**Task statement**
Each record listed below is to be output exactly as written.

**Provided records**

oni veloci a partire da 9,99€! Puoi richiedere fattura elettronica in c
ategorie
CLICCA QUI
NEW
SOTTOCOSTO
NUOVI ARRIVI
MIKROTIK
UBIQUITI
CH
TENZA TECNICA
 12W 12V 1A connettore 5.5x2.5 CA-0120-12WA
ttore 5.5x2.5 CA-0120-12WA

**Solution to the exercise**
oni veloci a partire da 9,99€! Puoi richiedere fattura elettronica in c
ategorie
CLICCA QUI
NEW
SOTTOCOSTO
NUOVI ARRIVI
MIKROTIK
UBIQUITI
CH
TENZA TECNICA
 12W 12V 1A connettore 5.5x2.5 CA-0120-12WA
ttore 5.5x2.5 CA-0120-12WA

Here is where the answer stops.